Records from a data collection:
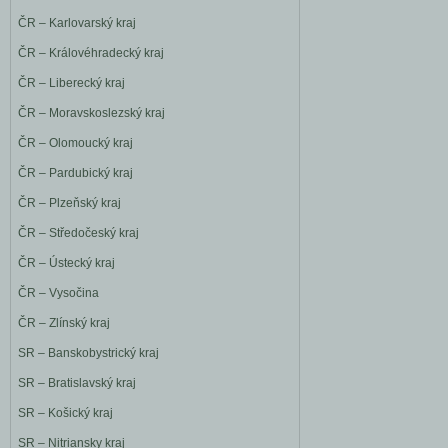
ČR – Karlovarský kraj
ČR – Královéhradecký kraj
ČR – Liberecký kraj
ČR – Moravskoslezský kraj
ČR – Olomoucký kraj
ČR – Pardubický kraj
ČR – Plzeňský kraj
ČR – Středočeský kraj
ČR – Ústecký kraj
ČR – Vysočina
ČR – Zlínský kraj
SR – Banskobystrický kraj
SR – Bratislavský kraj
SR – Košický kraj
SR – Nitriansky kraj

Problem description
Nothing but the lines from the one that contains "SR – Banskobystrický kraj" through the end of the data above should appear, each reproduced exactly.

Task response
SR – Banskobystrický kraj
SR – Bratislavský kraj
SR – Košický kraj
SR – Nitriansky kraj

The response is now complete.